The index gains may in part reflect the exit of some speculative funds from China's real estate markets. With few other investment alternatives, it may be that local punters have been taking their money out of real estate and chasing a rising stock index. In addition, there may be wishful thinking on the part of some investors for a summer rally, that traditional feature of equities investing in China in years gone by.
Whatever reason for the rise in indices, it is floating our ship as well as those of many other investors, but not without surprises and a couple of problems. Viewing the glass half-full, these hold-ups demonstrate that regulators are doing some pretty heavy lifting with a view to applying general principals to the sometimes messy situations one finds in reforming state-owned enterprises. At least let us hope that's the situation, or else we could all be in for a nasty surprise.
All dried out
Our strategy to reduce risk by increasing our investment in bank stocks has hit a short snag as trading in Huaxia Bank 600015 CH has been suspended since mid-April while the share reform continues to be sorted out behind the scenes. This is in spite of vivid pleas from small shareholders to resume trading. One investor noted that his mouth was dry over fears that a drop in the overall index would threaten the value of his shares in the bank, with him unable to trade his way out of it.
Although Huaxia's share price embodies a marginal gain from our last publication date it is axiomatic that mainland investors, deprived of the opportunity to trade for several weeks, will exit the stock, causing at least a short term price drop when trading resumes. In the meantime, all we can do is sit and worry – and try to remain properly hydrated! To the bank's credit it has published investors' remarks on its website, along with responses from the board of directors.
Minsheng Bank 600019 CH, perhaps reflecting a halo effect from the suspension of Huaxia, has seen its share price decline from just over RMB5.0 last month to RMB4.34 today. In addition to a possible halo effect, changes in bank A-share prices may also reflect adjustments in the prices of mainland banks listed in Hong Kong – China Construction Bank 939 HK took a dip although Bank of Communications 3328 HK remained largely unaffected. With Bank of China now marketing its Hong Kong IPO – and with shares due to start trading on June 1 – gains on China bank stocks may be capped in the short term.
We have seen similarly mixed performances in our agriculture stocks, Gansu Mogao 600543 CH and Xinjiang Guannong 600251 CH. Mogao has risen over RMB1.0 since our last publication date, making three straight rises since we bought the stock in March. Guannong has also posted rises but like Huaxia is now suspended as measures are taken in resolving its share reform issues.

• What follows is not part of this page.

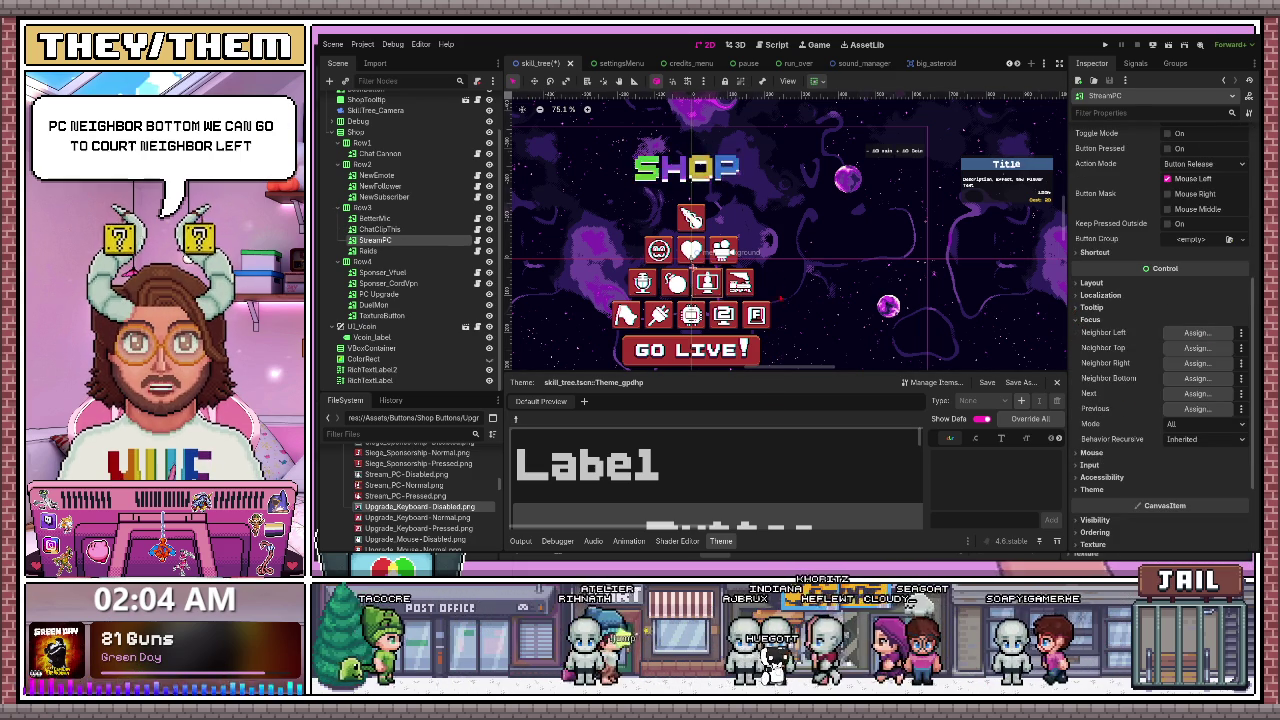
key("ctrl+v")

In spite of these two stocks' exposure to favorable policy initiatives, including both rural development and expansion of the economic activities in China's western provinces, both companies recorded modest first quarter declines. For many Chinese companies first quarter is a slack season, so no firm conclusions should be drawn from this data. Perhaps there is little cause for concern – but we need to watch to ensure this doesn't become a trend.

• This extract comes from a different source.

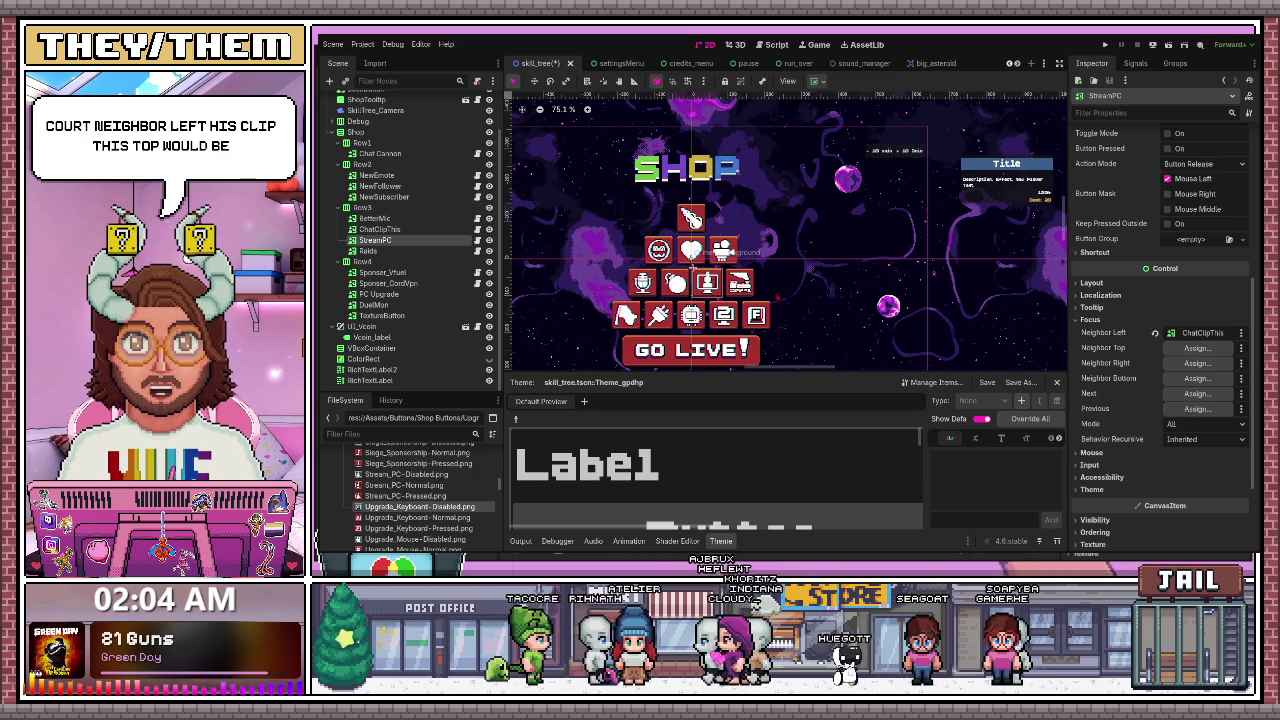
key("ctrl+v")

So what to do? With half our portfolio suspended, the best course of action may be to order another bottle of sake, or perhaps we should switch to baijiu! Seriously though, our options for the moment are somewhat constrained. We will have to take at least a brief hit on Huaxia Bank when it recommences trading.
Meanwhile, selling any shares in Minsheng Bank would entail selling at a loss when in our view the stock still has some life in it, especially if Huaxia Bank recovers from the dip we expect when trading resumes. Accordingly, we're going to engage in constructive inertia, wait until Huaxia Bank and Xinjiang Guannong begin trading again and then consider our options once again.